Although both the lead actress and director are gone, not much else has changed. Given expanded and elevated roles are Bill Nighy and Michael Sheen. Sheen, fresh off his terrific performance in the Oscar nominated film “Frost/Nixon”, returns as Lucian, would be leader of the Lycans. Rather than going head on with Richard Nixon, Sheen’s character faces off with the equally sinister Viktor, king of the vampires. Both actors hold their own and do a lot for the film emotionally when it needs it the most.
Stylistically “Lycans” matches the feel of the first two films. The sets are lavishly gothic and the tone is dark. Where the film takes a drop is in the special effects department. From time to time a few of the deaths look poorly done and sloppy. A little more attention could have been given. The action sequences are filmed using the ever-popular and increasingly annoying hyper-edit technique. “Lycans” is not even close to being the number one offender of using this new Achilles’ heel of action films but it is still present. That said, the action scenes are, more often than not, impressive and entertaining.

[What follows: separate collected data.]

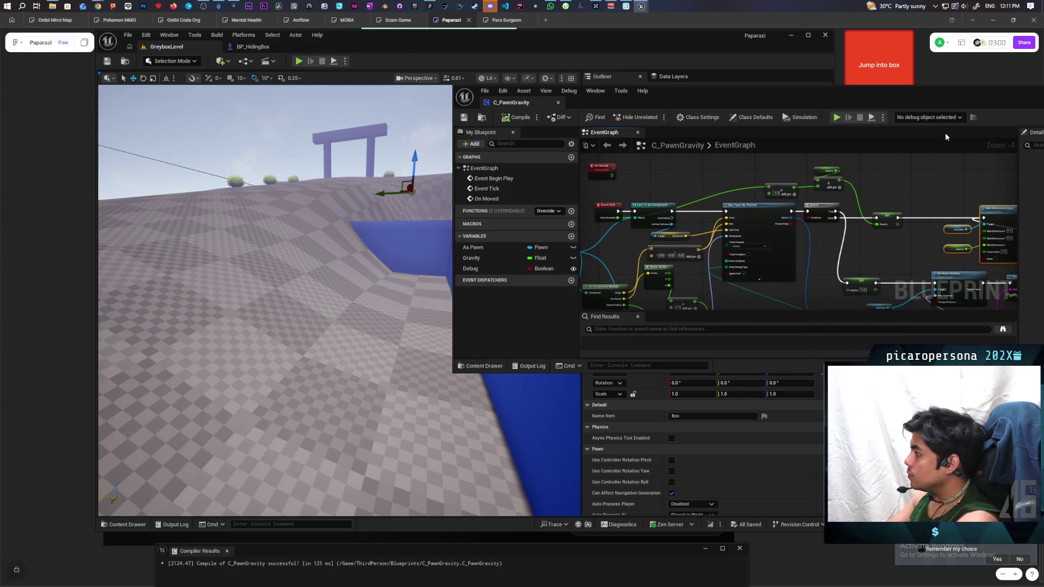
- Close C_PawnGravity and open BP_Oni from the ThirdPerson Blueprints folder
click(997, 118)
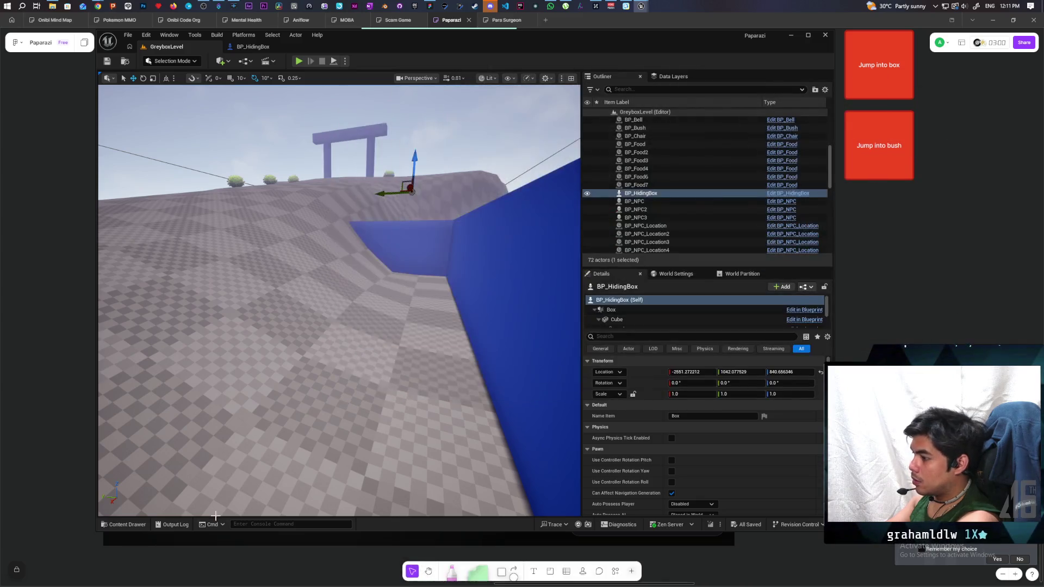
click(127, 524)
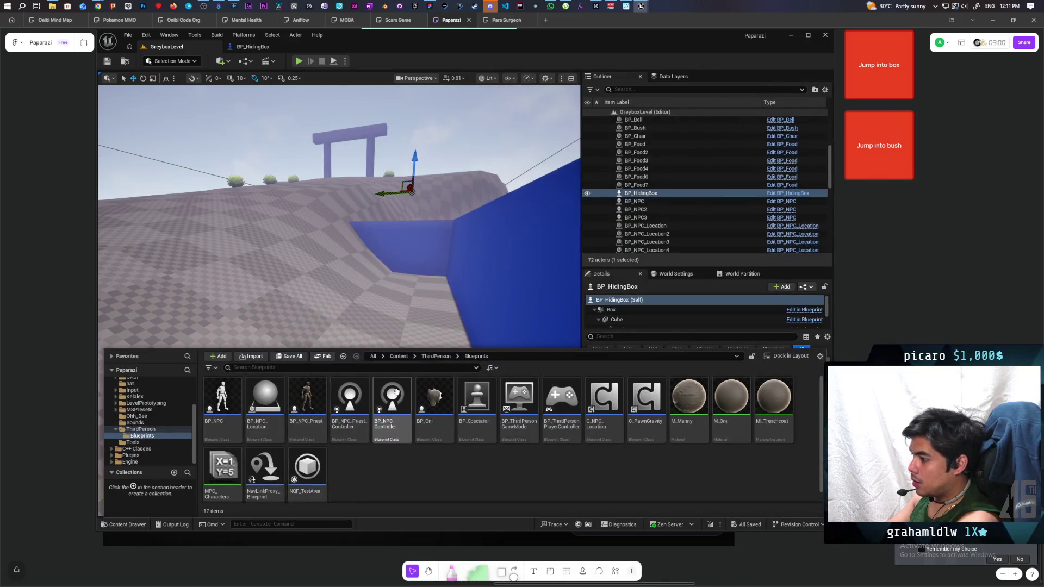
click(437, 399)
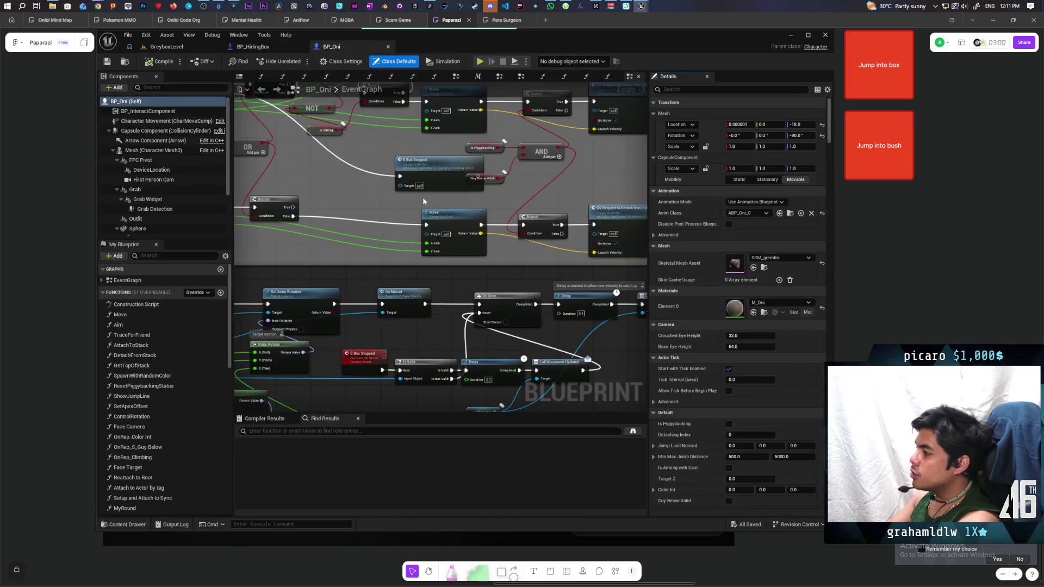
- Navigate BP_Oni's EventGraph to the Set Actor Rotation nodes and pull a wire from Add Movement Input
scroll(429, 203, down, 4)
scroll(438, 208, up, 4)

There is nothing exactly wrong with the plot of “Lycans” but it did feel a bit conventional. It draws slightly from the realm of Shakespeare with a kind of forbidden relationship between two members of different families. These families just happen to be vampires and werewolves. What the film does do well is let the viewer see both sides of the story. This should lead to new experiences when watching both the first and second films again.
Being vampires and werewolves, the film has the feel of a big budget B-movie, complete with the campy visuals and dialogue. This, of course, isn’t a bad thing if appreciative of this style of filmmaking. Heading into the film expecting a mindless battle between vampires and werewolves will result in the best experience. Expect anything else and it’ll be a sorely disappointing time.
“Lycans” is a far from perfect adventure into the “Underworld” universe. Regardless, the film is an entertaining experience. It does a good job of setting up the first film meaning fans of the series should be pleased. Most of the acting is far better than it should be for a film of this type. Sheen and Nighy, along with new leading lady Rhona Mitra and Kevin Grevioux’s return as Raze, elevate the film’s rather typical story and get its juices flowing.
After spending so much time sifting through this season’s Oscar nominated films, it was nice to shut off the old brain for a bit. “Underworld: Rise of the Lycans” is a lot better than we’re typically treated to in month of January. Monster fans, be pleased.